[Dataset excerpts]

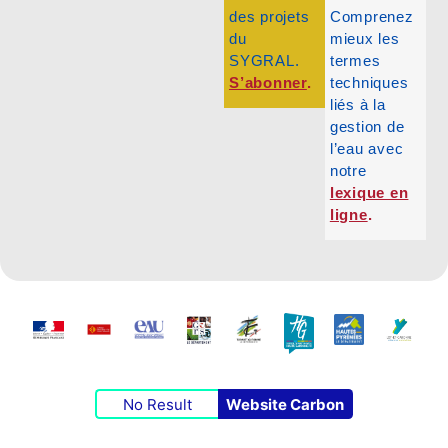
des projets
Comprenez
du
mieux les
SYGRAL.
termes
S’abonner
.
techniques
liés à la
gestion de
l’eau avec
notre
lexique en
ligne
.
No Result
Website Carbon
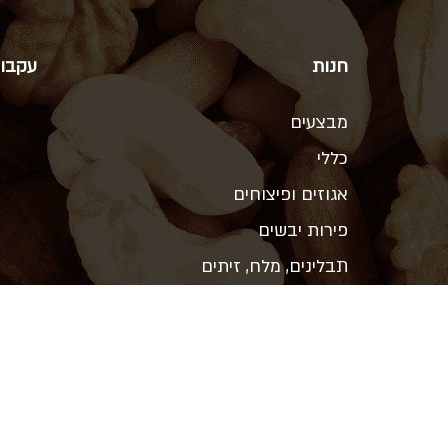
חנות
עקבו 
מבצעים
כללי
אגוזים ופיצוחים
פירות יבשים
תבלינים, מלח, זיתים
ממתיקים טבעיים, תחליפי חלב
קטניות, קמח, אורז ופסטה
שמנים, חמאות אגוז, טחינה
שוקולד, קקאו ואפיה
חליטות תה וקפה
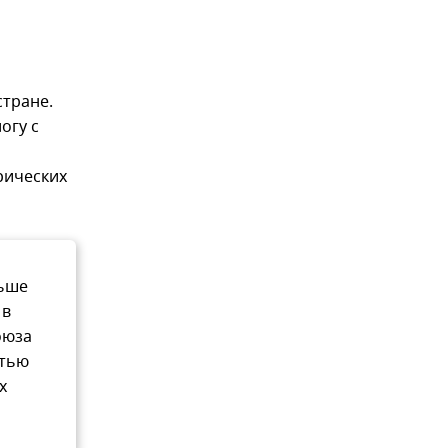
стране.
огу с
рических
льше
 в
оюза
стью
х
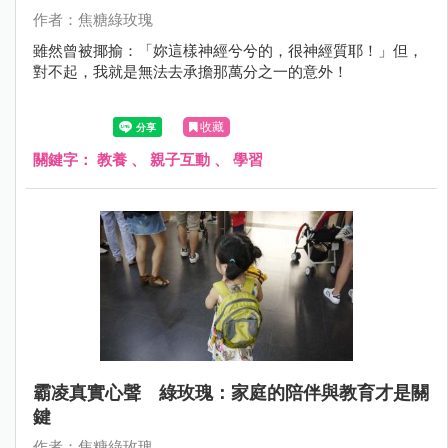
作者：焦糖綠玫瑰
雖然曾被揶揄：「妳這樣神經兮兮的，很神經質耶！」但，
對不起，我就是無法去承擔那萬分之一的意外！
收藏
關鍵字：
教養
、
親子互動
、
學習
霸凌真實心聲 綠玫瑰：家庭的陪伴與教育才是關
鍵
作者：焦糖綠玫瑰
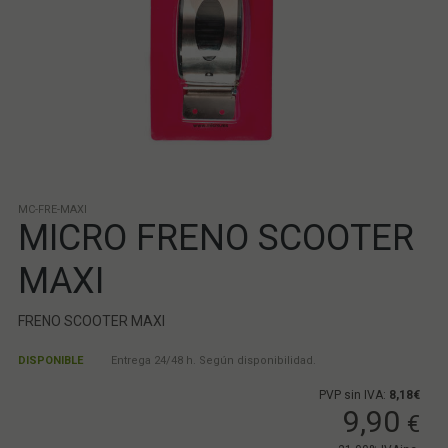
MC-FRE-MAXI
MICRO FRENO SCOOTER
MAXI
FRENO SCOOTER MAXI
DISPONIBLE
Entrega 24/48 h. Según disponibilidad.
PVP sin IVA:
8,18€
9,90
€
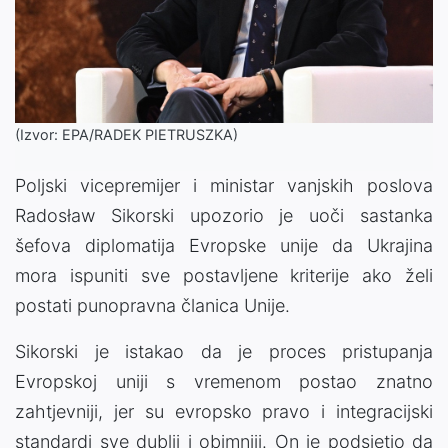
(Izvor: EPA/RADEK PIETRUSZKA)
Poljski vicepremijer i ministar vanjskih poslova
Radosław Sikorski upozorio je uoči sastanka
šefova diplomatija Evropske unije da Ukrajina
mora ispuniti sve postavljene kriterije ako želi
postati punopravna članica Unije.
Sikorski je istakao da je proces pristupanja
Evropskoj uniji s vremenom postao znatno
zahtjevniji, jer su evropsko pravo i integracijski
standardi sve dublji i obimniji. On je podsjetio da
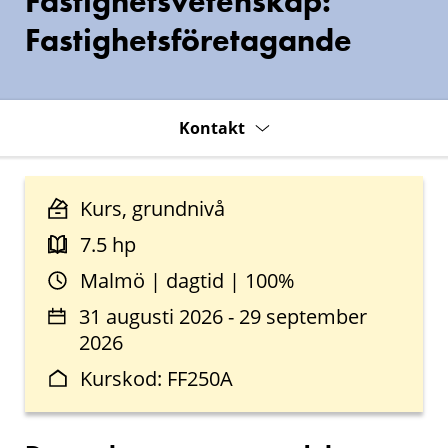
Fastighetsvetenskap:
Fastighetsföretagande
Kontakt
Kurs, grundnivå
7.5 hp
Malmö | dagtid | 100%
31 augusti 2026 - 29 september
2026
Kurskod: FF250A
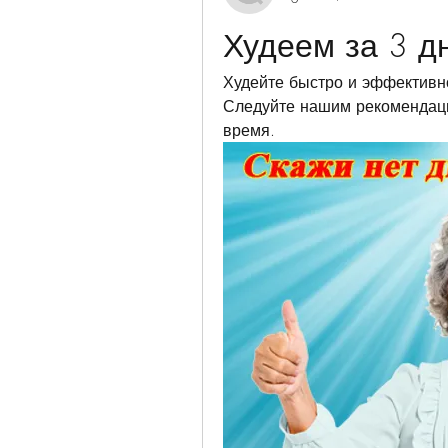
Худеем за 3 д
Худейте быстро и эффективн
Следуйте нашим рекомендация
время.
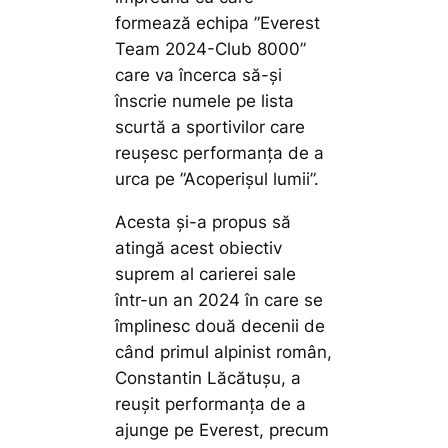
formează echipa ”Everest
Team 2024-Club 8000”
care va încerca să-și
înscrie numele pe lista
scurtă a sportivilor care
reușesc performanța de a
urca pe ”Acoperișul lumii”.
Acesta și-a propus să
atingă acest obiectiv
suprem al carierei sale
într-un an 2024 în care se
împlinesc două decenii de
când primul alpinist român,
Constantin Lăcătușu, a
reușit performanța de a
ajunge pe Everest, precum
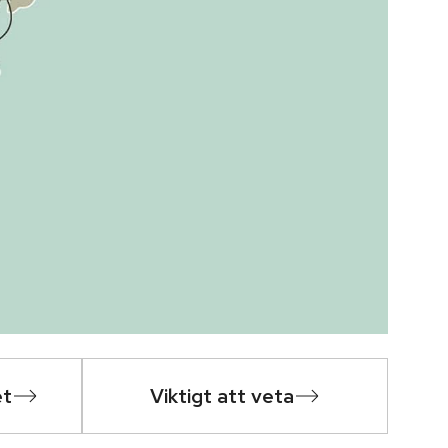
et
Viktigt att veta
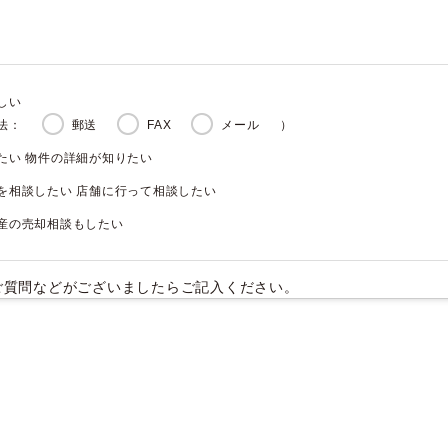
しい
法：
郵送
FAX
メール
）
たい 物件の詳細が知りたい
を相談したい 店舗に行って相談したい
産の売却相談もしたい
ご質問などがございましたらご記入ください。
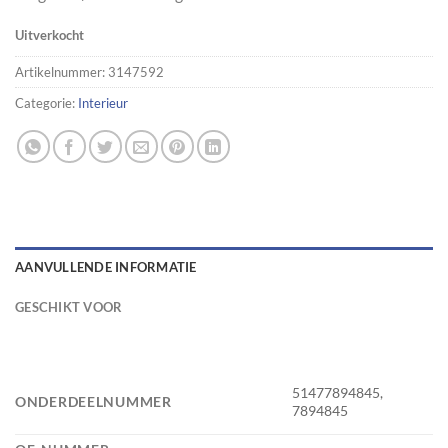
Uitverkocht
Artikelnummer:
3147592
Categorie:
Interieur
AANVULLENDE INFORMATIE
GESCHIKT VOOR
51477894845,
ONDERDEELNUMMER
7894845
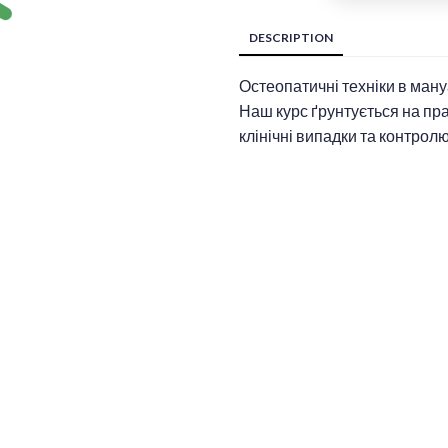
DESCRIPTION
Остеопатичні техніки в ману
Наш курс ґрунтується на пра
клінічні випадки та контролю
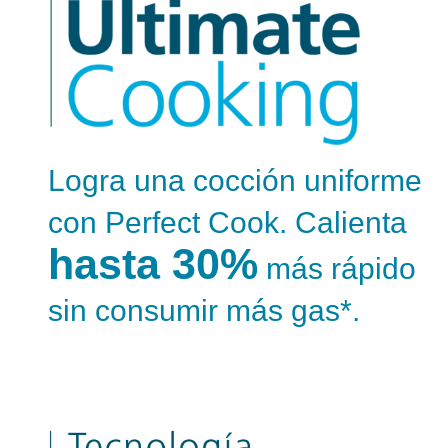
Logra una cocción uniforme
con Perfect Cook. Calienta
hasta 30%
más rápido
sin consumir más gas*.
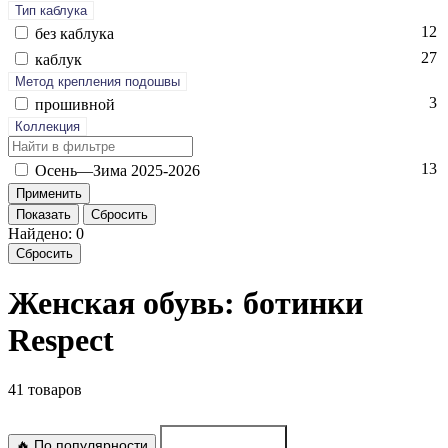
Тип каблука
12
без каб­лу­ка
27
каб­лук
Метод крепления подошвы
3
про­шив­ной
Коллекция
13
Осень—Зи­ма 2025-2026
Показать
Сбросить
Найдено: 0
Сбросить
Женская обувь: ботинки
Respect
41 товаров
🔥 По популярности
По новинкам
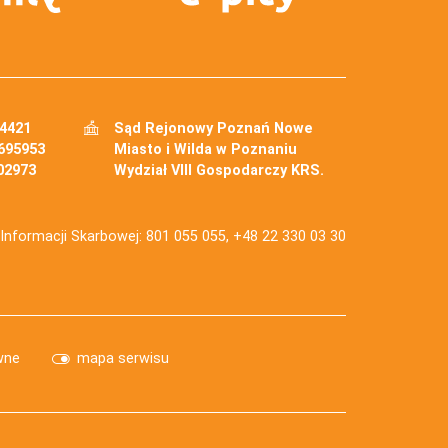
34421
Sąd Rejonowy Poznań Nowe
695953
Miasto i Wilda w Poznaniu
02973
Wydział VIII Gospodarczy KRS.
j Informacji Skarbowej: 801 055 055, +48 22 330 03 30
wne
mapa serwisu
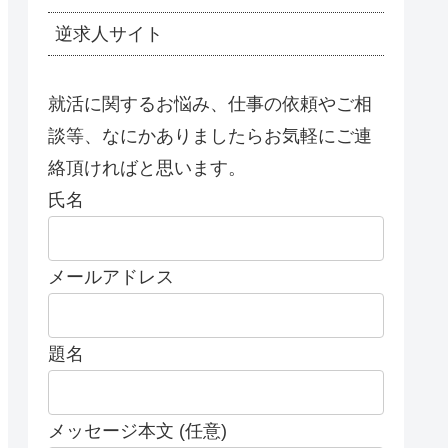
逆求人サイト
就活に関するお悩み、仕事の依頼やご相
談等、なにかありましたらお気軽にご連
絡頂ければと思います。
氏名
メールアドレス
題名
メッセージ本文 (任意)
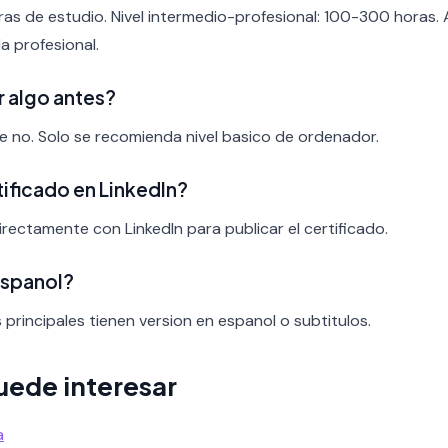
ras de estudio. Nivel intermedio-profesional: 100-300 horas.
a profesional.
r algo antes?
nte no. Solo se recomienda nivel basico de ordenador.
rtificado en LinkedIn?
irectamente con LinkedIn para publicar el certificado.
espanol?
s principales tienen version en espanol o subtitulos.
uede interesar
a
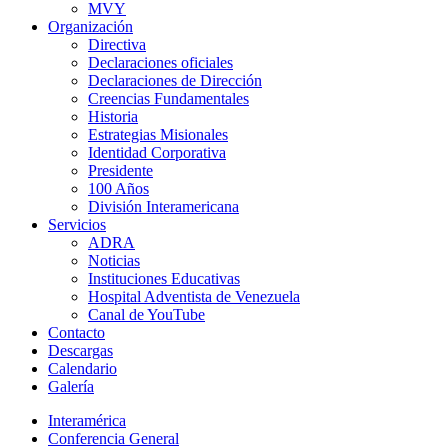
MVY
Organización
Directiva
Declaraciones oficiales
Declaraciones de Dirección
Creencias Fundamentales
Historia
Estrategias Misionales
Identidad Corporativa
Presidente
100 Años
División Interamericana
Servicios
ADRA
Noticias
Instituciones Educativas
Hospital Adventista de Venezuela
Canal de YouTube
Contacto
Descargas
Calendario
Galería
Interamérica
Conferencia General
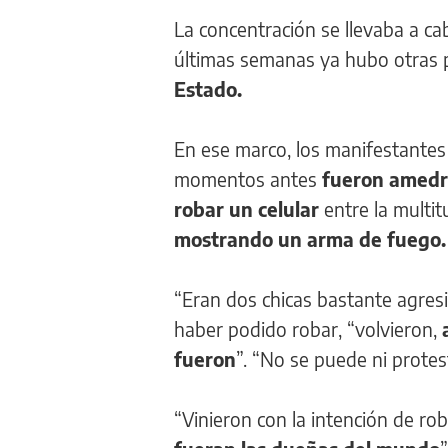
La concentración se llevaba a ca
últimas semanas ya hubo otras 
Estado.
En ese marco, los manifestantes
momentos antes
fueron amedr
robar un celular
entre la multit
mostrando un arma de fuego.
“Eran dos chicas bastante agres
haber podido robar, “volvieron,
fueron
”. “No se puede ni protes
“Vinieron con la intención de ro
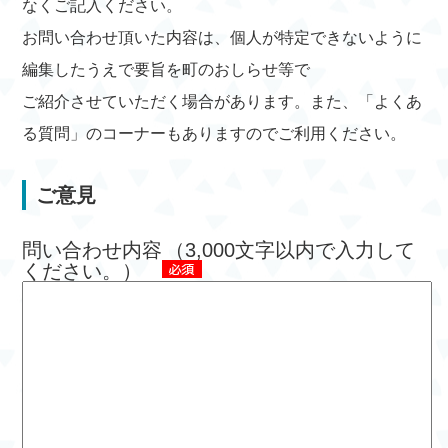
なくご記入ください。
お問い合わせ頂いた内容は、個人が特定できないように
編集したうえで要旨を町のおしらせ等で
ご紹介させていただく場合があります。また、「よくあ
る質問」のコーナーもありますのでご利用ください。
ご意見
問い合わせ内容
（3,000文字以内で入力して
ください。）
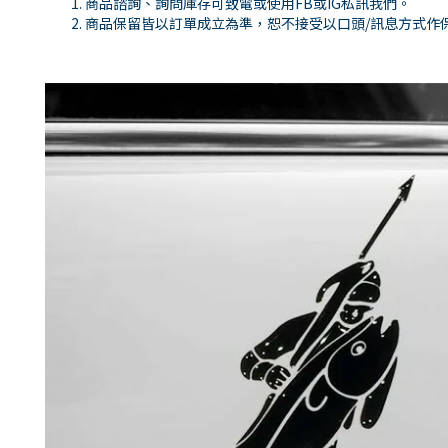
商品諮詢、詢問庫存可致電或使用FB或IG私訊我們。
商品保留皆以訂單成立為準，恕不接受以口頭/訊息方式作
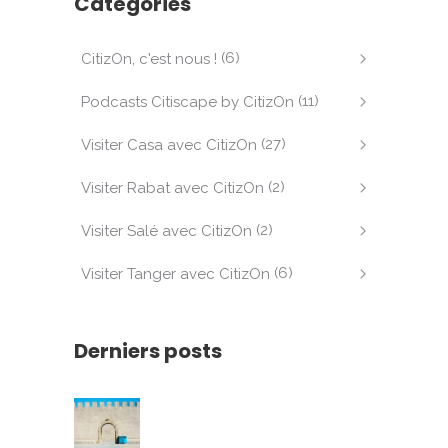
Catégories
(6)
CitizOn, c'est nous !
(11)
Podcasts Citiscape by CitizOn
(27)
Visiter Casa avec CitizOn
(2)
Visiter Rabat avec CitizOn
(2)
Visiter Salé avec CitizOn
(6)
Visiter Tanger avec CitizOn
Derniers posts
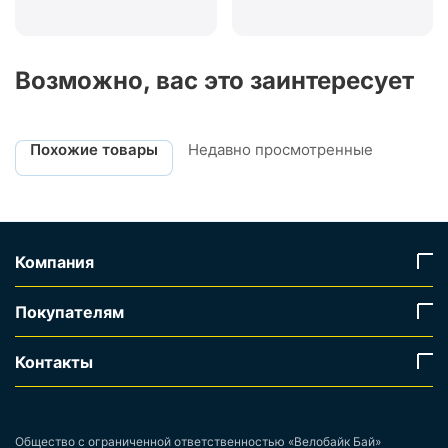
Возможно, вас это заинтересует
Похожие товары
Недавно просмотренные
Компания
Покупателям
Контакты
Общество с ограниченной ответственностью «Велобайк Бай»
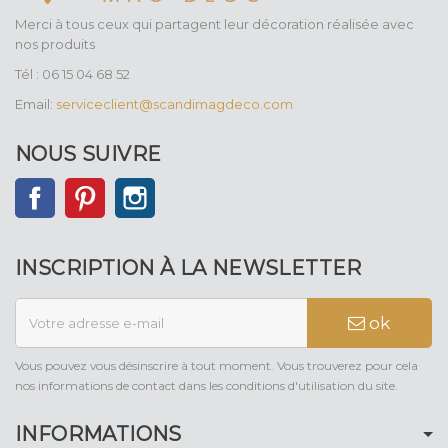
Merci à tous ceux qui partagent leur décoration réalisée avec
nos produits
Tél : 06 15 04 68 52
Email:
serviceclient@scandimagdeco.com
NOUS SUIVRE
Facebook
Pinterest
Instagram
INSCRIPTION À LA NEWSLETTER
ok
Vous pouvez vous désinscrire à tout moment. Vous trouverez pour cela
nos informations de contact dans les conditions d'utilisation du site.
INFORMATIONS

What to produce - Edit the lines of all the records above, replacing "Malmö" with "Lund" and leaving everything else unchanged. Omit the pictures from your answer.

Answer to this exercise -
des projets
Comprenez
du
mieux les
SYGRAL.
termes
S’abonner
.
techniques
liés à la
gestion de
l’eau avec
notre
lexique en
ligne
.
No Result
Website Carbon
חנות
עקבו 
מבצעים
כללי
אגוזים ופיצוחים
פירות יבשים
תבלינים, מלח, זיתים
ממתיקים טבעיים, תחליפי חלב
קטניות, קמח, אורז ופסטה
שמנים, חמאות אגוז, טחינה
שוקולד, קקאו ואפיה
חליטות תה וקפה
стране.
огу с
рических
льше
 в
оюза
стью
х
作者：焦糖綠玫瑰
雖然曾被揶揄：「妳這樣神經兮兮的，很神經質耶！」但，
對不起，我就是無法去承擔那萬分之一的意外！
收藏
關鍵字：
教養
、
親子互動
、
學習
霸凌真實心聲 綠玫瑰：家庭的陪伴與教育才是關
鍵
作者：焦糖綠玫瑰
MC-FRE-MAXI
MICRO FRENO SCOOTER
MAXI
FRENO SCOOTER MAXI
DISPONIBLE
Entrega 24/48 h. Según disponibilidad.
PVP sin IVA:
8,18€
9,90
€
(Izvor: EPA/RADEK PIETRUSZKA)
Poljski vicepremijer i ministar vanjskih poslova
Radosław Sikorski upozorio je uoči sastanka
šefova diplomatija Evropske unije da Ukrajina
mora ispuniti sve postavljene kriterije ako želi
postati punopravna članica Unije.
Sikorski je istakao da je proces pristupanja
Evropskoj uniji s vremenom postao znatno
zahtjevniji, jer su evropsko pravo i integracijski
standardi sve dublji i obimniji. On je podsjetio da
Fastighetsvetenskap:
Fastighetsföretagande
Kontakt
Kurs, grundnivå
7.5 hp
Lund | dagtid | 100%
31 augusti 2026 - 29 september
2026
Kurskod: FF250A
Худеем за 3 д
Худейте быстро и эффективн
Следуйте нашим рекомендация
время.
formează echipa ”Everest
Team 2024-Club 8000”
care va încerca să-și
înscrie numele pe lista
scurtă a sportivilor care
reușesc performanța de a
urca pe ”Acoperișul lumii”.
Acesta și-a propus să
atingă acest obiectiv
suprem al carierei sale
într-un an 2024 în care se
împlinesc două decenii de
când primul alpinist român,
Constantin Lăcătușu, a
reușit performanța de a
ajunge pe Everest, precum
et
Viktigt att veta
しい
法：
郵送
FAX
メール
）
たい 物件の詳細が知りたい
を相談したい 店舗に行って相談したい
産の売却相談もしたい
ご質問などがございましたらご記入ください。
Uitverkocht
Artikelnummer:
3147592
Categorie:
Interieur
AANVULLENDE INFORMATIE
GESCHIKT VOOR
51477894845,
ONDERDEELNUMMER
7894845
DESCRIPTION
Остеопатичні техніки в ману
Наш курс ґрунтується на пра
клінічні випадки та контролю
Logra una cocción uniforme
con Perfect Cook. Calienta
hasta 30%
más rápido
sin consumir más gas*.
Тип каблука
12
без каб­лу­ка
27
каб­лук
Метод крепления подошвы
3
про­шив­ной
Коллекция
13
Осень—Зи­ма 2025-2026
Показать
Сбросить
Найдено: 0
Сбросить
Женская обувь: ботинки
Respect
41 товаров
🔥 По популярности
По новинкам
34421
Sąd Rejonowy Poznań Nowe
695953
Miasto i Wilda w Poznaniu
02973
Wydział VIII Gospodarczy KRS.
j Informacji Skarbowej: 801 055 055, +48 22 330 03 30
wne
mapa serwisu
逆求人サイト
就活に関するお悩み、仕事の依頼やご相
談等、なにかありましたらお気軽にご連
絡頂ければと思います。
氏名
メールアドレス
題名
メッセージ本文 (任意)
ras de estudio. Nivel intermedio-profesional: 100-300 horas.
a profesional.
r algo antes?
nte no. Solo se recomienda nivel basico de ordenador.
rtificado en LinkedIn?
irectamente con LinkedIn para publicar el certificado.
espanol?
s principales tienen version en espanol o subtitulos.
uede interesar
a
MVY
Organización
Directiva
Declaraciones oficiales
Declaraciones de Dirección
Creencias Fundamentales
Historia
Estrategias Misionales
Identidad Corporativa
Presidente
100 Años
División Interamericana
Servicios
ADRA
Noticias
Instituciones Educativas
Hospital Adventista de Venezuela
Canal de YouTube
Contacto
Descargas
Calendario
Galería
Interamérica
Conferencia General
La concentración se llevaba a ca
últimas semanas ya hubo otras 
Estado.
En ese marco, los manifestantes
momentos antes
fueron amedr
robar un celular
entre la multit
mostrando un arma de fuego.
“Eran dos chicas bastante agres
haber podido robar, “volvieron,
fueron
”. “No se puede ni protes
“Vinieron con la intención de ro
なくご記入ください。
お問い合わせ頂いた内容は、個人が特定できないように
編集したうえで要旨を町のおしらせ等で
ご紹介させていただく場合があります。また、「よくあ
る質問」のコーナーもありますのでご利用ください。
ご意見
問い合わせ内容
（3,000文字以内で入力して
ください。）
商品諮詢、詢問庫存可致電或使用FB或IG私訊我們。
商品保留皆以訂單成立為準，恕不接受以口頭/訊息方式作
Catégories
(6)
CitizOn, c'est nous !
(11)
Podcasts Citiscape by CitizOn
(27)
Visiter Casa avec CitizOn
(2)
Visiter Rabat avec CitizOn
(2)
Visiter Salé avec CitizOn
(6)
Visiter Tanger avec CitizOn
Derniers posts
Возможно, вас это заинтересует
Похожие товары
Недавно просмотренные
Компания
Покупателям
Контакты
Общество с ограниченной ответственностью «Велобайк Бай»
Merci à tous ceux qui partagent leur décoration réalisée avec
nos produits
Tél : 06 15 04 68 52
Email:
serviceclient@scandimagdeco.com
NOUS SUIVRE
Facebook
Pinterest
Instagram
INSCRIPTION À LA NEWSLETTER
ok
Vous pouvez vous désinscrire à tout moment. Vous trouverez pour cela
nos informations de contact dans les conditions d'utilisation du site.
INFORMATIONS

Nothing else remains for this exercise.